Wednesday, April 20, 2011

China's Ghost Cities and Malls -- Communist Version of Back to the Future.

Verne Strickland Blogmaster

China's Ghost Cities and Malls, is it? What a haunting and ominous title. This Australian documentary film, released via MRC TV (Media Research Center), is every bit as spooky, depressing and shocking as it sounds. In Communist China, huge and modern cities are being built for . . . no one.

As a television documentary producer, I had the extraordinary opportunity in 1979 to visit the Peoples Republic of China (PRC). It was three years after Mao's death, and the country was reeling from revolution, mismanaged resources, and mistreatment of its impoverished, often starting, masses.

China -- a master of facade -- today has a shiny exterior. But its people are still enslaved by a totalitarian government. This story and documentary awed me. Perhaps it will have the same effect on you.

Stephen Gutowski's picture
*Click on underlined name to find Gutowski videos. "China" documentary is on page 2.
 
Friday, April 15, 2011 - 10:56am 
In case you were confused by all those reports of China's massive growth over the last several years this little documentary from Australian tv will give you an idea of what is going on. Here's a hint. It isn't some huge success worthy of praise and emulation. Sorry Thomas Friedman! (h/t Lee Doren)

In this little documentary we see yet another example of why centralized government control over economies doesn't work. As if we needed yet another example in the first place. The central government demands a certain amount of growth in GDP from the local governments and so they go out and waste money building lots of useless new cities that nobody lives in.

Hey, on paper that looks like awesome and consistent growth. So it must be working, right? Um, no.
This is kind of like the broken window fallacy on steroids.
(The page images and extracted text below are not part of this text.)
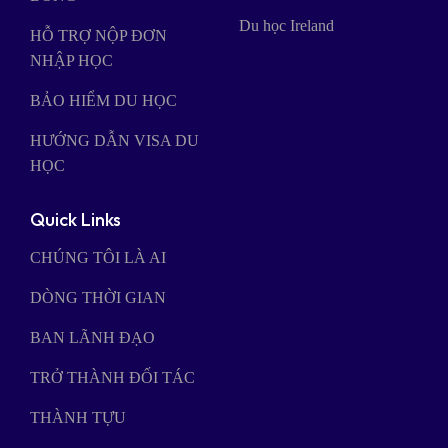
Du học Ireland
HỖ TRỢ NỘP ĐƠN
NHẬP HỌC
BẢO HIỂM DU HỌC
HƯỚNG DẪN VISA DU
HỌC
Quick Links
CHÚNG TÔI LÀ AI
DÒNG THỜI GIAN
BAN LÃNH ĐẠO
TRỞ THÀNH ĐỐI TÁC
THÀNH TỰU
You see in the broken window fallacy replacing destroyed assets is stimulative. Unfortunately for liberal economic theory which is essentially based on the fallacy the only way this could be viewed as true is if you focus only on the seen benefits of replacing assets and not the unseen costs. This is all summed up in this nice little video.

However, at least in the broken window fallacy there is actually a demand for replacing destroyed assets. What the Chinese government is doing here is far worse. They're taking money from the market, filtering it through the government, and completely wasting it on building projects that end in ghost cities.
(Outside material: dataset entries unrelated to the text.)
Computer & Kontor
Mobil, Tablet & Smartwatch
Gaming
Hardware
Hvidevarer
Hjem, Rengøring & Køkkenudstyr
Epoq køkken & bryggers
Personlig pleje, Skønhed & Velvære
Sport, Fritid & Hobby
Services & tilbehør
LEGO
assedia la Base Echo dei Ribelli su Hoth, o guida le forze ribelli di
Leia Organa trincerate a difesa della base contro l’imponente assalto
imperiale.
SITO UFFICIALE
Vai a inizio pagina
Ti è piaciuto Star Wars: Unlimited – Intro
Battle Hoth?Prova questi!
Think about that for a second. The government of one of the most populace countries in the entire world has managed to create an unmanageable boondoggle involving too much housing when most of their citizens live in squalor. How sad is that?
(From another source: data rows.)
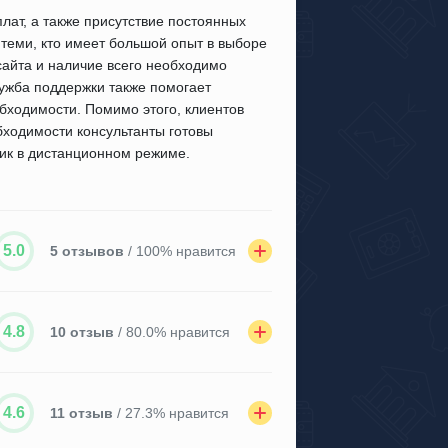
лат, а также присутствие постоянных
 теми, кто имеет большой опыт в выборе
сайта и наличие всего необходимо
ужба поддержки также помогает
бходимости. Помимо этого, клиентов
бходимости консультанты готовы
ник в дистанционном режиме.
5.0
5 отзывов
/ 100% нравится
4.8
10 отзыв
/ 80.0% нравится
4.6
11 отзыв
/ 27.3% нравится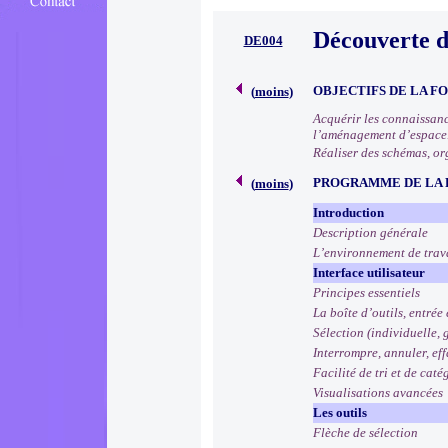
Découverte 
DE004
OBJECTIFS DE LA F
(
moins
)
Acquérir les connaissance
l’aménagement d’espace
Réaliser des schémas, or
PROGRAMME DE LA
(
moins
)
Introduction
Description générale
L’environnement de trav
Interface utilisateur
Principes essentiels
La boîte d’outils, entrée
Sélection (individuelle,
Interrompre, annuler, ef
Facilité de tri et de cat
Visualisations avancées
Les outils
Flèche de sélection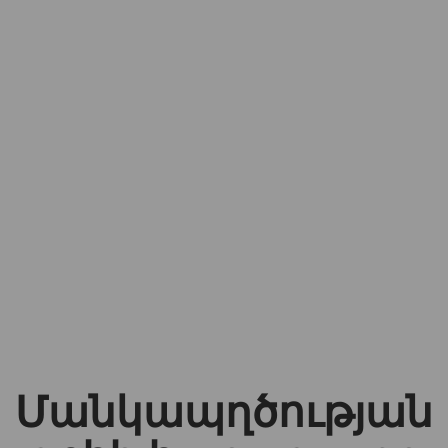
Մանկապղծության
Perhaps the saddest part of this piece, though, is some of the people impoverished by these absurd programs think they need more government intervention to save them. They can't seem to understand that greater government intervention wont save them from the problems current government intervention has created. It's unnerving really.

Then again are we all that much better here in the US? How many government broken-window-fallacy-on-steroids programs exist in our own country? Frankly, China looks more and more like the society we will end up becoming if we aren't vigilant enough.